(Râmnicu Sărat, Romania, 1914 - 1999, New York, New York)
c. 1968-1971
Pencil, marker, ink, crayon, and pastel on Wood panel
12 x 1 5/8 x 1/4 in. (30.5 x 4.1 x 0.8 cm)
Collection of the Akron Art Museum
Gift of The Saul Steinberg Foundation
2025.18.1
Copyright of Saul Steinberg Foundation, and Pace Gallery, and Janet Hicks at Artists Rights Society (ARS).
This work is a trapezoidal painting with a seated woman, which functions like a wall sculpture. It was included in a 2023 exhibition at the Drawing Room (East Hampton, New York) titled Saul Steinberg: Material of Interest—Paintings, Drawings, Prints, Objects, and in the accompanying publication of the same title.

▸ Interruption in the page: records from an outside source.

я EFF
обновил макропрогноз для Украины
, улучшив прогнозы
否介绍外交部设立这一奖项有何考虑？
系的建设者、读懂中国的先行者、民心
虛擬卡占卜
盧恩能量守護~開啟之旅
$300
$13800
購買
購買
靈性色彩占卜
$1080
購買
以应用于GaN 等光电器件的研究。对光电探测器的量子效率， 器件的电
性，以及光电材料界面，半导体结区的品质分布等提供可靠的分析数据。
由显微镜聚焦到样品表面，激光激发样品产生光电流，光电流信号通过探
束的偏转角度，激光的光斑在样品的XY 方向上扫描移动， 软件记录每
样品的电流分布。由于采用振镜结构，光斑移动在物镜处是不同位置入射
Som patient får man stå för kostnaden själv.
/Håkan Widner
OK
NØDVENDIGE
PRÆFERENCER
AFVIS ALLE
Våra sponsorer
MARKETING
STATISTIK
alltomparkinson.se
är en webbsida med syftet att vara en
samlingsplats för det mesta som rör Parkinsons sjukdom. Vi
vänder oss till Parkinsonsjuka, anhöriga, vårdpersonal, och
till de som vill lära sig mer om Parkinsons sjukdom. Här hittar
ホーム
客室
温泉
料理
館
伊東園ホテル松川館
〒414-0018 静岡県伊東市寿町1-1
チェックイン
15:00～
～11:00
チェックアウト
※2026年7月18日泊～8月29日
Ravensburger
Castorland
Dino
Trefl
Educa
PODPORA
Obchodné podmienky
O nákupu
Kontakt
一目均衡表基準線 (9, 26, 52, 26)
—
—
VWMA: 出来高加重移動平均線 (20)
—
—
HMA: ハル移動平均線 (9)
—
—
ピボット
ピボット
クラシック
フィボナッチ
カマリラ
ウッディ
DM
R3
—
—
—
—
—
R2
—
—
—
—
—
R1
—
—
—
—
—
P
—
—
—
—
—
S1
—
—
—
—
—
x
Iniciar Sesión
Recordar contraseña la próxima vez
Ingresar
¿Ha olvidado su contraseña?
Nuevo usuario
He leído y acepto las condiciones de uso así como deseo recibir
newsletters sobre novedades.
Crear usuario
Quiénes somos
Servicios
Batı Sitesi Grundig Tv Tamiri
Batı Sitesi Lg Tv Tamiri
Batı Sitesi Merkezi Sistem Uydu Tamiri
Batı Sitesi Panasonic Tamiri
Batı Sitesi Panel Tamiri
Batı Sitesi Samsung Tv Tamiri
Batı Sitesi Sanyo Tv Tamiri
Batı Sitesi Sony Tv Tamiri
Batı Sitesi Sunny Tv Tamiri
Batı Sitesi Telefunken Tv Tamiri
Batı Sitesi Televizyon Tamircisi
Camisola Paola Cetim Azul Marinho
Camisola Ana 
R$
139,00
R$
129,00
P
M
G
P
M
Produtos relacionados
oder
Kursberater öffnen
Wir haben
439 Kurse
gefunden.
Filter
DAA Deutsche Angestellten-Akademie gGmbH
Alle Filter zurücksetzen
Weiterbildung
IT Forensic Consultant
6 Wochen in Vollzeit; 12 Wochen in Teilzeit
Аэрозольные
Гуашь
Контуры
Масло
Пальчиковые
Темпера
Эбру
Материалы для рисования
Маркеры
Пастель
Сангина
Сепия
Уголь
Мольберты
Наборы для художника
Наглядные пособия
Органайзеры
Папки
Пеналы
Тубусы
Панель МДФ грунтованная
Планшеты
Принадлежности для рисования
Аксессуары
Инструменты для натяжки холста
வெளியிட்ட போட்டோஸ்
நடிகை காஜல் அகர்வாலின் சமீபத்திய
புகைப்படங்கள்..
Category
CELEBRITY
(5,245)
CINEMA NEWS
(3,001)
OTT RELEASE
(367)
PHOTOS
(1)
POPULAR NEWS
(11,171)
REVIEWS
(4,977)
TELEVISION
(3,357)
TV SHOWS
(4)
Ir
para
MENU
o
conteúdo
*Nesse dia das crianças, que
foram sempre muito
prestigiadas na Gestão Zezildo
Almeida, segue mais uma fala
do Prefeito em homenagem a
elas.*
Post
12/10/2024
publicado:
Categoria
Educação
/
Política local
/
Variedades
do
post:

Around 1968, the artist began creating galleries of works like this one, which he termed “false paintings”—trapezoidal works on wood, assembled to simulate the perspectival view of artworks along a museum or gallery wall when seen from a side angle. He was, as Joel Smith remarked, “representing representation.” Steinberg himself, pointing to a grouping of such works hanging on the wall of his apartment in 1973, called it a “mimic gallery.”